EXCERPT PROVIDED —
____________

I have a class that looked like this:
public class MyData : IList<Tuple<double,double>>
The idea being that you have a list of pairs of values. Simple enough. But I wanted this to be serialized such that it looks like an array of an array of doubles (i.e. double[][]
) rather than a list of tuples. It should look like this when serialized:
[[1,1],[2,2],[3,3]]
So I created a simple JsonConverter
that will do it. It has a very simple WriteJson
method that looks like this:
public override void WriteJson(JsonWriter writer, object value, JsonSerializer serializer)

____________

DATA EXCERPTS —
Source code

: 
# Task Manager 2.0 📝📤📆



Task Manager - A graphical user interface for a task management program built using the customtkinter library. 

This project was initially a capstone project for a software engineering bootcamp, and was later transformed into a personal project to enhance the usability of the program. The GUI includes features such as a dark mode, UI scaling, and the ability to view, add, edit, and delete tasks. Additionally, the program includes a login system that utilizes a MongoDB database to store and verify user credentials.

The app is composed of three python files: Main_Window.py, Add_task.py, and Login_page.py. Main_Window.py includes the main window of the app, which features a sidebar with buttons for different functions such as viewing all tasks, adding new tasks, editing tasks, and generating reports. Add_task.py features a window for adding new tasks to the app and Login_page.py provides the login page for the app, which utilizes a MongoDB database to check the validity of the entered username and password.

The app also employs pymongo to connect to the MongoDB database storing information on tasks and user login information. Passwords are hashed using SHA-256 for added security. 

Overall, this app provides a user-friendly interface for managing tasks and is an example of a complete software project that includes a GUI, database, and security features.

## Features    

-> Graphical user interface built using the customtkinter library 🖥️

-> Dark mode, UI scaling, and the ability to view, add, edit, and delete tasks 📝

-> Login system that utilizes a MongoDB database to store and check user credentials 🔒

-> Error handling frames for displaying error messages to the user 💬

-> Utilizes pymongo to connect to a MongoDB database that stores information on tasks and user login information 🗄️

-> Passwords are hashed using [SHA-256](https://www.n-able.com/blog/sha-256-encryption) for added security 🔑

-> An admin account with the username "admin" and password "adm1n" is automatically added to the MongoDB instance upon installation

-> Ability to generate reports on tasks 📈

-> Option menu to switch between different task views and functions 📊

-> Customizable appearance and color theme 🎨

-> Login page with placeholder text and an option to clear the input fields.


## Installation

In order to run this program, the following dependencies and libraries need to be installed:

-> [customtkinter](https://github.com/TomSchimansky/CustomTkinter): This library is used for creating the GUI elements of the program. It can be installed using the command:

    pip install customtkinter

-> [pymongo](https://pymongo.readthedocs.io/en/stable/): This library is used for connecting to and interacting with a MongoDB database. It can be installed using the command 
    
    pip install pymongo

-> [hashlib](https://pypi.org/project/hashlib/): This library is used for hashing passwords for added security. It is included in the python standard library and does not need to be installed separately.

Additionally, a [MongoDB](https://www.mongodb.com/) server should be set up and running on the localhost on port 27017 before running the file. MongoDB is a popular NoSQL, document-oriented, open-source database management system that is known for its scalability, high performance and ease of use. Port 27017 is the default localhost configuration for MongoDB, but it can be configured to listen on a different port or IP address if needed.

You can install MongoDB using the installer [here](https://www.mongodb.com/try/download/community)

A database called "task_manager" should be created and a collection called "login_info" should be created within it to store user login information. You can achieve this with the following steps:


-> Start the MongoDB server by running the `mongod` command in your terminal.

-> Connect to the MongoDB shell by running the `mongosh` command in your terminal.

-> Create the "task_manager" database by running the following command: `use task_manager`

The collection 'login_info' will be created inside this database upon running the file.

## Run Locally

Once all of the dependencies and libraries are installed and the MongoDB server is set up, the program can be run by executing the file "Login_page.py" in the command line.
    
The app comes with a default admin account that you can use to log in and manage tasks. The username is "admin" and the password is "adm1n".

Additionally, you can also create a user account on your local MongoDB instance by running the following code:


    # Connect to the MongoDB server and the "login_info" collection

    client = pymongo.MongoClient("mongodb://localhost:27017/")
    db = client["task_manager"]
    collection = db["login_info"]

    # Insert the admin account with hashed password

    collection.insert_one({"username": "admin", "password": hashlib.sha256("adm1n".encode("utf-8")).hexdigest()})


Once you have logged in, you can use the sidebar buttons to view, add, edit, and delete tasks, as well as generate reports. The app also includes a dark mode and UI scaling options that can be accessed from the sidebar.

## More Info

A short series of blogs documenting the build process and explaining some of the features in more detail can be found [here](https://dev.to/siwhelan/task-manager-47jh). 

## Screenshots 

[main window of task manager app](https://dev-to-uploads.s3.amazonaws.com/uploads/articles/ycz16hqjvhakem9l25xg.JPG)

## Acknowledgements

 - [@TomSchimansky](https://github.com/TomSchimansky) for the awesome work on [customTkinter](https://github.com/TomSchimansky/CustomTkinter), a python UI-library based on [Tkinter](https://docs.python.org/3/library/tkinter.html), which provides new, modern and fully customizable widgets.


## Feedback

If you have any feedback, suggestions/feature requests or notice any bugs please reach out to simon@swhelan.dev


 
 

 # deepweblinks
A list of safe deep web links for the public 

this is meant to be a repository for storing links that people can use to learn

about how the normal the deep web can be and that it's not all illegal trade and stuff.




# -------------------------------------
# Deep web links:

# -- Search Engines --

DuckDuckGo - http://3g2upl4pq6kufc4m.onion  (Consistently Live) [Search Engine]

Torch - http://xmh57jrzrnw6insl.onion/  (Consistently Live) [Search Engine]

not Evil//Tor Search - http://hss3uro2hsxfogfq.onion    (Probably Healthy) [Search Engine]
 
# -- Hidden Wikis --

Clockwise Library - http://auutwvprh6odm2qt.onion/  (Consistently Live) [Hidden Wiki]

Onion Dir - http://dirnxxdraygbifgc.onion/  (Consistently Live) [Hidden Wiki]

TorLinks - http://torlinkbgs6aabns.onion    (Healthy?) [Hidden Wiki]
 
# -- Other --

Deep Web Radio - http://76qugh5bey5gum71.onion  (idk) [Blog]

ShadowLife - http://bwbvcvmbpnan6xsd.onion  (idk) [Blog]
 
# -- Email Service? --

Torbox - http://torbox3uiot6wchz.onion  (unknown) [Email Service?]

____________

WHAT YOU SHOULD DO —
Could you continue the post about serializing a list of tuples as nested double arrays, starting right after the last line shown?

RESPONSE FOR THIS EXERCISE —
{
var obj = value as MyData;
double[][] dataArray = (from dp in obj._data
select new[] { dp.Item1, dp.Item2 }).ToArray();
var ser = new JsonSerializer();
ser.Serialize(writer, dataArray);
}
And I decorate MyData
with the appropriate attribute:
[JsonConverter(typeof(MyDataJsonConverter))]
public class MyData: IList<Tuple<double,double>>
And everything works fine. Now however, I want to extend this and make MyData
generic:
public class MyData<S,T>: IList<Tuple<S,T>>
And this is were I run into problems. Initially, I tried making MyDataJsonConverter
also generic:
[JsonConverter(typeof(MyDataJsonConverter<S,T>))]
public class MyData<S,T>: IList<Tuple<S,T>>
But that isn't allowed because you can't use generics with attributes.
So I have to keep MyDataJsonConverter
non-generic, but I need to figure out how to flatten my collection of tuples into an array (presumably of object[][]
now) such that when I serialize my data would look like:
[[1,2],[2,3]]
or:
[["foo":1],["bar":2]]
or even:
[["foo":"bar"],["what":"ever"]]
Any ideas on how to handle it? In WriteJson
, I can no longer cast value
to MyData
because I won't know the type parameters, so everything just pretty much falls apart at that point.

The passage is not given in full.